BEGIN SUPPLIED INFORMATION
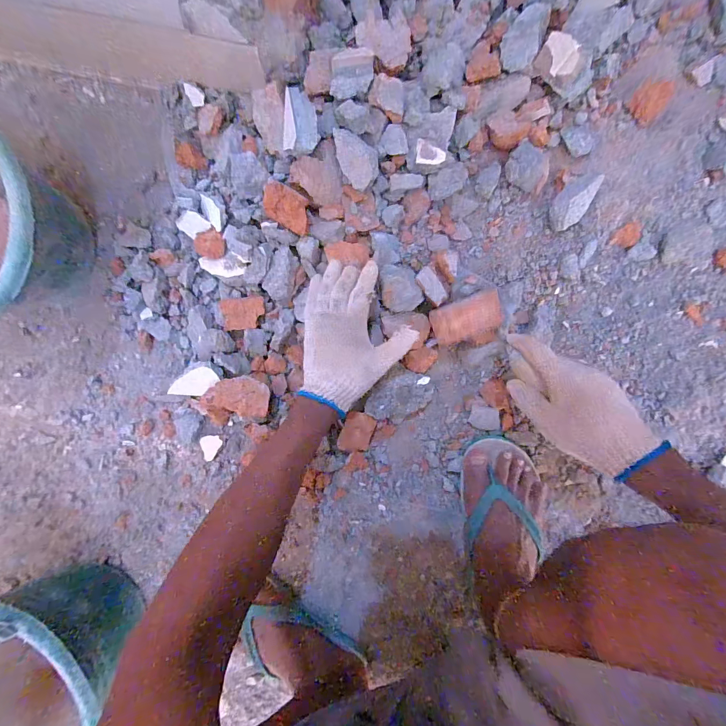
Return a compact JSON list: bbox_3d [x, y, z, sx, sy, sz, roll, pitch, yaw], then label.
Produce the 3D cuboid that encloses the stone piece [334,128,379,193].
[{"bbox_3d":[-0.014,-0.247,0.441,0.064,0.028,0.047,37,90,-18],"label":"stone piece"}]

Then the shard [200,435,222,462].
[{"bbox_3d":[-0.220,0.124,0.527,0.030,0.004,0.036,-11,94,3],"label":"shard"}]

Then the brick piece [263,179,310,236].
[{"bbox_3d":[-0.090,-0.193,0.446,0.060,0.021,0.047,23,131,-7],"label":"brick piece"}]

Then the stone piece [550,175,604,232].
[{"bbox_3d":[0.284,-0.217,0.487,0.043,0.020,0.081,42,95,-2],"label":"stone piece"}]

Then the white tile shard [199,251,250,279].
[{"bbox_3d":[-0.183,-0.130,0.483,0.068,0.010,0.031,-9,111,5],"label":"white tile shard"}]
END SUPPLIED INFORMATION
* WHAT NEEDS TO BE DONE:
Return exactly the lines of the data, and only those, from the line with "Then the stone piece [550,175,604,232]." through the last line, inclusive.

* EXERCISE OUTPUT:
Then the stone piece [550,175,604,232].
[{"bbox_3d":[0.284,-0.217,0.487,0.043,0.020,0.081,42,95,-2],"label":"stone piece"}]

Then the white tile shard [199,251,250,279].
[{"bbox_3d":[-0.183,-0.130,0.483,0.068,0.010,0.031,-9,111,5],"label":"white tile shard"}]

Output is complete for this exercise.